Thanks - that's an interesting suggestion about free feeding, I currently feed just before I shoot and 4-6 hours later, but I have noticed that when he's asking for food hours before the next shot the reading is sometimes higher. Historically he tends to overeat a bit, but I could try putting out frozen whiskas while I'm at work and overnight so he can snack, and see what that does to the glucose levels.

Amy

I think you will find that human diabetics will say they use food in ways to help even their numbers and it is done with smaller more frequent amounts.
You can stick to the same total amount of food but dividing it into 6 or more mini meals you may have even better numbers.
Many people use an auto feeder so you could still leave the frozen portions, but you can set the timer for the intervals you want food eaten.
Petsafe 5-meal Auto Feeder
 
I tried an automatic feeder before and Snuggles broke it and helped himself, but I could try to find a more robust one :) He's currently getting 4 meals a day so not too bad. Things are somewhat complicated by also having a civvie cat (Danny) who refuses to completely convert to wet food. I'm working on him...
 
Our Oliver destroyed 3 feeders before we got the PetSafe. He couldn't get into it.
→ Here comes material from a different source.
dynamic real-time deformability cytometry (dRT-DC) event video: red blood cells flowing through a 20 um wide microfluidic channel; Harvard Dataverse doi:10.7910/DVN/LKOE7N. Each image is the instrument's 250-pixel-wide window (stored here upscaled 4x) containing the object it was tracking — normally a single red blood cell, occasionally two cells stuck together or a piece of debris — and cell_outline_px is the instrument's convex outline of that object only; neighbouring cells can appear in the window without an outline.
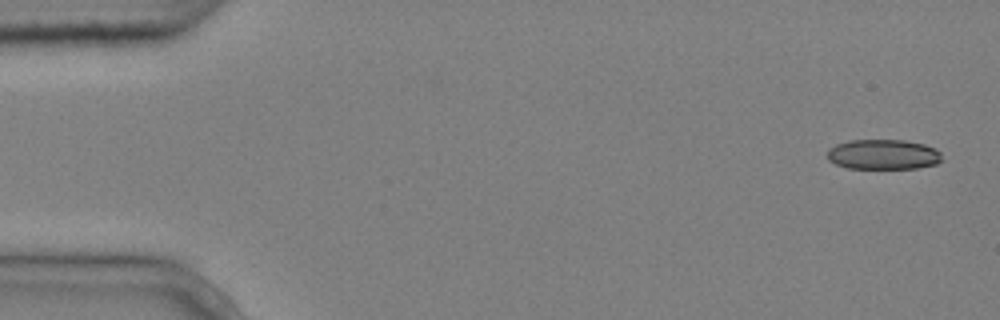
{"species": "common noctule bat (a hibernating species)", "species_latin": "Nyctalus noctula", "temperature_condition": "cold", "stored_images_in_passage": 6, "camera_frame_rate_fps": 3000, "um_per_image_px": 0.085, "animal": {"sex": "male", "body_mass_g": 20.4}, "frame": {"image": 1, "passage_image": 1, "time_ms": 0.0, "image_size_px": [1000, 320], "cell_outline_px": [[940, 160], [936, 164], [916, 168], [848, 168], [836, 164], [828, 160], [828, 148], [836, 144], [848, 140], [904, 140], [924, 144], [936, 148], [940, 152]], "centroid_in_image_um": [75.05, 13.12], "position_along_channel_um": 9.9, "area_um2": 20.06}}
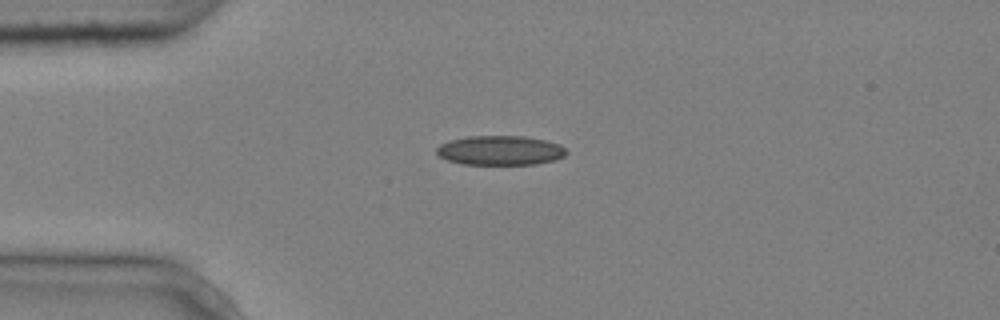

Maybe if the wet is available during the day and dry isn't, your civie may give up and eat it?
 
I could certainly try and see what happens. Danny can always have some dry when I'm home - I'm using the most healthy dry food I can find (47% protein, less than 15% carbs) but wet would obviously be better. He's quite stubborn and I don't want him to stop eating and get sick - I'm gradually upping the amount of wet he gets vs dry.